Crypto Afrique : Standard Bank s’allie à Goldman Sachs et Citi pour lancer un stablecoin dollar
Standard Bank rejoint Goldman Sachs, Citi et 18 autres institutions pour lancer un stablecoin dollar en 2027, une première majeure pour la crypto Afrique.

Standard Bank rejoint 20 grandes institutions financières internationales pour préparer un stablecoin adossé au dollar américain. La plus grande banque africaine par les actifs sera le seul membre du continent dans ce consortium qui réunit notamment Bank of America, Citi, Goldman Sachs, Wells Fargo, Deutsche Bank et UBS. Lancement visé : premier semestre 2027.
Crypto Afrique : Standard Bank passe à l’étape supérieure
Standard Bank parlait encore en 2023 de devenir un « fast follower » dans la crypto. Trois ans plus tard, la banque ne se contente plus d’observer. Cette décision prolonge son offensive récente dans les paiements numériques, la blockchain et les stablecoins en Afrique.
Le groupe de 21 institutions veut créer une nouvelle société au second semestre 2026. Le stablecoin dollar devrait ensuite être lancé durant les six premiers mois de 2027, sous réserve des dernières conditions réglementaires et commerciales.
Standard Bank rejoint une liste assez lourde : Bank of America, Capital One, Citi, Fidelity Investments, Goldman Sachs, Santander, BBVA, Deutsche Bank, Crédit Agricole, UBS ou encore MUFG Bank.
Le communiqué officiel du consortium prévoit également d’autres stablecoins en monnaies du G7. L’euro serait le prochain sur la liste.
L’Afrique dispose donc d’un siège à cette table.
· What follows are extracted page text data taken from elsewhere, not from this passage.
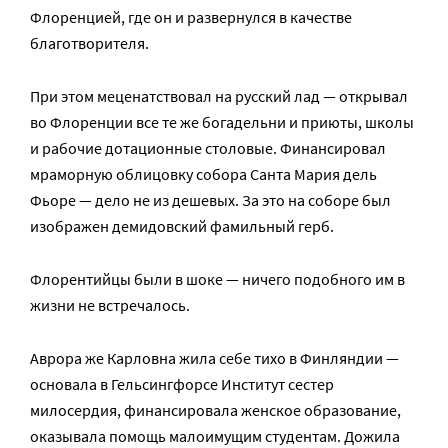
Флоренцией, где он и развернулся в качестве
благотворителя.
При этом меценатствовал на русский лад — открывал
во Флоренции все те же богадельни и приюты, школы
и рабочие дотационные столовые. Финансировал
мраморную облицовку собора Санта Мария дель
Фьоре — дело не из дешевых. За это на соборе был
изображен демидовский фамильный герб.
Флорентийцы были в шоке — ничего подобного им в
жизни не встречалось.
Аврора же Карловна жила себе тихо в Финляндии —
основала в Гельсингфорсе Институт сестер
милосердия, финансировала женское образование,
оказывала помощь малоимущим студентам. Дожила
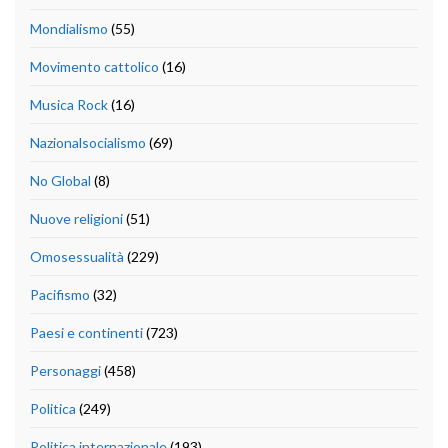
Mondialismo
(55)
Movimento cattolico
(16)
Musica Rock
(16)
Nazionalsocialismo
(69)
No Global
(8)
Nuove religioni
(51)
Omosessualità
(229)
Pacifismo
(32)
Paesi e continenti
(723)
Personaggi
(458)
Politica
(249)
Politica internazionale
(193)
Un seul.
Le dollar numérique arrive dans les banques
Le futur token doit fonctionner sur des blockchains publiques et être adossé à des réserves. Les banques visent les paiements transfrontaliers, le règlement d’actifs numériques et certains usages institutionnels, commerciaux et même particuliers.
C’est exactement le terrain sur lequel les stablecoins progressent déjà rapidement dans les paiements africains.
La différence vient cette fois de l’émetteur.
Jusqu’ici, l’Afrique utilise surtout des dollars numériques provenant d’entreprises crypto étrangères comme Tether avec l’USDT ou Circle avec l’USDC. Le nouveau projet place directement de grandes banques mondiales dans la chaîne d’émission et de distribution.
Le consortium promet une conformité au GENIUS Act américain et à MiCA en Europe lorsque ces régimes s’appliquent.
Pour Standard Bank, l’intérêt est évident. Le groupe opère dans plus de 20 marchés africains et possède déjà une importante infrastructure de paiements transfrontaliers.
Brancher un stablecoin bancaire sur cette distribution pourrait changer l’échelle.
Les banques ne veulent plus laisser le terrain à Tether
Le marché reste pourtant largement dominé par les acteurs crypto. Tether représente à lui seul plus de 180 milliards de dollars de stablecoins en circulation, tandis que l’USDT et l’USDC concentrent l’essentiel du marché mondial.
Les banques ont compris le message.
Stablecoins et blockchains publiques commencent à menacer une partie de leur activité traditionnelle : règlements internationaux, change, trésorerie et transferts. Créer leur propre infrastructure permet de récupérer une partie de cette valeur sans abandonner contrôle réglementaire, KYC et gestion des réserves.
En Afrique du Sud, les paiements en Bitcoin et stablecoins ont déjà bondi de 176 % sur un an. Standard Bank arrive donc sur un marché qui n’attend plus les banques pour se développer.
Son entrée dans ce consortium marque cependant une étape différente. La crypto Afrique ne se construit plus uniquement avec des exchanges, fintechs et startups blockchain. Les grandes banques africaines commencent elles aussi à fabriquer les rails. Et cette fois, Standard Bank veut être dans le wagon de tête.